NASA put the best face possible on Borisov’s statement, pointing out that neither the White House nor the space agency had been formally notified of the pullout plans—and there may be a good reason for that. Russia is planning to create its own space station called ROSS and it will be flying in 2028. The day after Borisov’s announcement, the Roscosmos website published an interview with Vladimir Solovyov, an ISS flight director, in which he said, “We, of course, need to continue operating the ISS until we create a more or less tangible backlog for ROSS. We must take into account that if we stop manned flights for several years, then it will be very difficult to restore what has been achieved.” In the wake of Borisov’s threat, that’s diplomatic-speak for, “Never mind.”

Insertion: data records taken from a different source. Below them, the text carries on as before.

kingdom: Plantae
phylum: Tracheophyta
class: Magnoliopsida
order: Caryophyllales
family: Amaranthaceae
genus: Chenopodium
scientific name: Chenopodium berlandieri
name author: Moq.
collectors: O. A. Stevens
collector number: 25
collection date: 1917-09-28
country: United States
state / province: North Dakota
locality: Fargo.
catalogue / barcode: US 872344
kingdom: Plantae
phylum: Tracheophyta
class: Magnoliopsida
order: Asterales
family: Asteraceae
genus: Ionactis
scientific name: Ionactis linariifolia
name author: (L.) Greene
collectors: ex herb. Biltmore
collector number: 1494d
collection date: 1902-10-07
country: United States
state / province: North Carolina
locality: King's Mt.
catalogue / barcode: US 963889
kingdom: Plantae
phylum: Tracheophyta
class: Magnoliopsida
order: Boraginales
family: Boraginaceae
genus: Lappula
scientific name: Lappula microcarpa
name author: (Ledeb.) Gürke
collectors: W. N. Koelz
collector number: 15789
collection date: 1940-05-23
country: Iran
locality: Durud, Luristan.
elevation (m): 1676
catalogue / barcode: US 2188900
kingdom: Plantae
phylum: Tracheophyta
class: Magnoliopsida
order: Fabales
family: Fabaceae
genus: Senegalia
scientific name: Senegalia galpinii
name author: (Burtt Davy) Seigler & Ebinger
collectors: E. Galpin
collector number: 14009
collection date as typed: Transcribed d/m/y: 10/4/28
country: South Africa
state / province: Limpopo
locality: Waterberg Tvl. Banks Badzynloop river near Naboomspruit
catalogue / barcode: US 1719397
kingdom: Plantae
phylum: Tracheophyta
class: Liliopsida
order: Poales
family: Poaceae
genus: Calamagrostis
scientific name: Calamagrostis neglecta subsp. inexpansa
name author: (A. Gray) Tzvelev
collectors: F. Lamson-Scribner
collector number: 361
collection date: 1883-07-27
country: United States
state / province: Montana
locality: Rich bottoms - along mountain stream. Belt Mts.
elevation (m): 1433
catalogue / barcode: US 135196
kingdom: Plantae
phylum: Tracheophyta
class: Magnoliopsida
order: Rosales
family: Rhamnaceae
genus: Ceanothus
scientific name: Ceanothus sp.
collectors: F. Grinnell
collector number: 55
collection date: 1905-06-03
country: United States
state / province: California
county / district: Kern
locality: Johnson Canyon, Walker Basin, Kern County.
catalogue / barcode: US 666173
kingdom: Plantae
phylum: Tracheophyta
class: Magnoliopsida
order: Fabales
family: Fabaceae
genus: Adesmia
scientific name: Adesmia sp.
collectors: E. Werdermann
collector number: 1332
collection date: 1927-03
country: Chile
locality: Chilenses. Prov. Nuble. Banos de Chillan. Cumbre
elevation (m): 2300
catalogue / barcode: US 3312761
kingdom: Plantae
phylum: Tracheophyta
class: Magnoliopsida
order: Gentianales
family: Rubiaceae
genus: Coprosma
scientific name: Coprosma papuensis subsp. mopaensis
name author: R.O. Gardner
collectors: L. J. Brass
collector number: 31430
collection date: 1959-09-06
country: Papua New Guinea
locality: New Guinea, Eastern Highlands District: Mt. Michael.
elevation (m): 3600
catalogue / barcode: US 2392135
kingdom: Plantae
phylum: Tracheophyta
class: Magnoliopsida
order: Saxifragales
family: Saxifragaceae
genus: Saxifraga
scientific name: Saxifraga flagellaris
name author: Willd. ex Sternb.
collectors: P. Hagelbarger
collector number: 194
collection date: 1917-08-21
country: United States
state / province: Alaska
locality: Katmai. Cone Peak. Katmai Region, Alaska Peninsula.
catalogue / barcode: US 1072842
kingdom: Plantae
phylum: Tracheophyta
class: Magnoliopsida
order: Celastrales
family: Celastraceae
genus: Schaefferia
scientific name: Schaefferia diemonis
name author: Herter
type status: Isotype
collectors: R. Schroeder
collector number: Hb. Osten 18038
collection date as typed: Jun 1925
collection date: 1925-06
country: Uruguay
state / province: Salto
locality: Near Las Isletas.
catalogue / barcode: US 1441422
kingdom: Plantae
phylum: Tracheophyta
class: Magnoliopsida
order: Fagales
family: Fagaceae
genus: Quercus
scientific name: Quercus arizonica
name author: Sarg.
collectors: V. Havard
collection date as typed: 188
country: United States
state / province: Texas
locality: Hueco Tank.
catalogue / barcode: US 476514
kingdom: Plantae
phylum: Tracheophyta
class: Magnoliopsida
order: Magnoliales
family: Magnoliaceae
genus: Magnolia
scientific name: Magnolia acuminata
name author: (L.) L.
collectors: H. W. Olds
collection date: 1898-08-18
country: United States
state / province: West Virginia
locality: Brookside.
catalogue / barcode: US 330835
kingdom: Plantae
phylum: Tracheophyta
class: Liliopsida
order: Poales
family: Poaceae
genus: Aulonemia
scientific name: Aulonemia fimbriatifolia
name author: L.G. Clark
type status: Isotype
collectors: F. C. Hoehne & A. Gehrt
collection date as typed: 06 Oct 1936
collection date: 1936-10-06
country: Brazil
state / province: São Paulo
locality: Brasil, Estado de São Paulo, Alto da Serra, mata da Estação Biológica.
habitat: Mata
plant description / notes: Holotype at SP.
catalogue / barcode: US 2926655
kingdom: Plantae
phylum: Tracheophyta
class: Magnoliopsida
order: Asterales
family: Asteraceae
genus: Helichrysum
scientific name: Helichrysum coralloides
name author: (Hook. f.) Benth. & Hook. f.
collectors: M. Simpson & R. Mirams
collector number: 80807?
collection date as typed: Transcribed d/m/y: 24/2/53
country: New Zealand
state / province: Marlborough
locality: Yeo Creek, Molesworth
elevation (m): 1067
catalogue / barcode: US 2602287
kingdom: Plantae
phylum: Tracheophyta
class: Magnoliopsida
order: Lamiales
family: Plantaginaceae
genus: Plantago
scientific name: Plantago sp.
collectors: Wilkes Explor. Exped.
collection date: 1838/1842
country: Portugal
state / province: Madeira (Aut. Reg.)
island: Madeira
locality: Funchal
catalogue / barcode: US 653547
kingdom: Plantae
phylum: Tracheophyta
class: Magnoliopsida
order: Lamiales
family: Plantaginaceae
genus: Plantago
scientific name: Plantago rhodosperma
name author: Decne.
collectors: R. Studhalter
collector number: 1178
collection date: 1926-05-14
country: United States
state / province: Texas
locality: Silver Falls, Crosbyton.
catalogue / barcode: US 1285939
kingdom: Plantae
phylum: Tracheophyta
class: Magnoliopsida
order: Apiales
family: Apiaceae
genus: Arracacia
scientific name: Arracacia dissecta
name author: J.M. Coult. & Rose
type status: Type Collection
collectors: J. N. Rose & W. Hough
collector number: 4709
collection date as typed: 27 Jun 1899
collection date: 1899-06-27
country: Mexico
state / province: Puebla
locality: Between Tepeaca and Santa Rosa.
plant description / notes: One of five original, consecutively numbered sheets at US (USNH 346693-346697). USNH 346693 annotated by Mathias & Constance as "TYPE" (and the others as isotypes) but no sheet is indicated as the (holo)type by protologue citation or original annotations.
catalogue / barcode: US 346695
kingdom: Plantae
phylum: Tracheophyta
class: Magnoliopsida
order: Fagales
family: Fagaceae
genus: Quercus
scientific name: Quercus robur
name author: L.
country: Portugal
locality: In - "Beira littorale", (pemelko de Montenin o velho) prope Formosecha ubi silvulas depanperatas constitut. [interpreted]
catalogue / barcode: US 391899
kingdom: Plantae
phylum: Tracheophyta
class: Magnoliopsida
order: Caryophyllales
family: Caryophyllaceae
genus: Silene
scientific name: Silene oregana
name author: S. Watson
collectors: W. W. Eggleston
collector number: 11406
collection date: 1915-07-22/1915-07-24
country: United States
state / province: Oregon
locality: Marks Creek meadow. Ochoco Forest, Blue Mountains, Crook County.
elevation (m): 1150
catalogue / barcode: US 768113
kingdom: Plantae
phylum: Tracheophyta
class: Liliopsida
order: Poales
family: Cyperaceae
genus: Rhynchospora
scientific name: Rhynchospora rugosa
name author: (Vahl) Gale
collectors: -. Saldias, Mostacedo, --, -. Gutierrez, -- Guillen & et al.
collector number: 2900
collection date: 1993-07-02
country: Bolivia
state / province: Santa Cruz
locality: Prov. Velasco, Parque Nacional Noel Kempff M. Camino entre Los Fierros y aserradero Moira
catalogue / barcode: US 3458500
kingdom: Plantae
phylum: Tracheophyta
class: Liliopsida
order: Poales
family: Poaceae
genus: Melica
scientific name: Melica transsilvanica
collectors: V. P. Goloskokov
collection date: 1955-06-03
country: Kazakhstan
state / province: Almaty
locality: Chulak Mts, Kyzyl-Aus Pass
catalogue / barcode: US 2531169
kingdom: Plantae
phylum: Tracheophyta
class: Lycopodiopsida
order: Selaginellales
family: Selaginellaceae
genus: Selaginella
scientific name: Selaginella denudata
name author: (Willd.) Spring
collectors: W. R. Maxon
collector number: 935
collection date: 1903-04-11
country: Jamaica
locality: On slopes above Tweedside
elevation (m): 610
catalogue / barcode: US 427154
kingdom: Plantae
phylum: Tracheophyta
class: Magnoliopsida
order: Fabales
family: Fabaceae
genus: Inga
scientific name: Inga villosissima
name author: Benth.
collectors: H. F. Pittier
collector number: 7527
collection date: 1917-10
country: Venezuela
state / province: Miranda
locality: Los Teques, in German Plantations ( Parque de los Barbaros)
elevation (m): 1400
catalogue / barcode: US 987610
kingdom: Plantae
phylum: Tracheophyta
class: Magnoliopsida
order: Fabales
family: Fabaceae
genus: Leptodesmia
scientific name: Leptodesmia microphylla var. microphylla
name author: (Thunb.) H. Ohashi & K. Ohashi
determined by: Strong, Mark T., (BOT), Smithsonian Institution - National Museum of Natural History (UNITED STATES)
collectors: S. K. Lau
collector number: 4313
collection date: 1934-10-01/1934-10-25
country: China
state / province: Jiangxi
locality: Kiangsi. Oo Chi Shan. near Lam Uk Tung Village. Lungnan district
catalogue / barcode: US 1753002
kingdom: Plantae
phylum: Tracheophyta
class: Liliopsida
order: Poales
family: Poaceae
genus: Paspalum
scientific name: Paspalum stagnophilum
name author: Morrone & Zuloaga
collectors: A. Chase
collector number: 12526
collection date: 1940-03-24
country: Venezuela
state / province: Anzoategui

If Russia is indeed back-pedaling, that’s a very good thing. Like the Cold War between 1950s- 1960s, relations between Russia’s U.S. has been a nightmare to observe. It was in space—first with the joint Apollo-Soyuz mission in 1975, then with space shuttle flights to Russia’s now-deorbited Mir space station in the 1990s, and now with the ISS—that the two countries could join hands. This has been a key factor in maintaining peace over the past decades. It would be a pity—and a peril—to break it now.

Original publication of this article was TIME Space. Register here.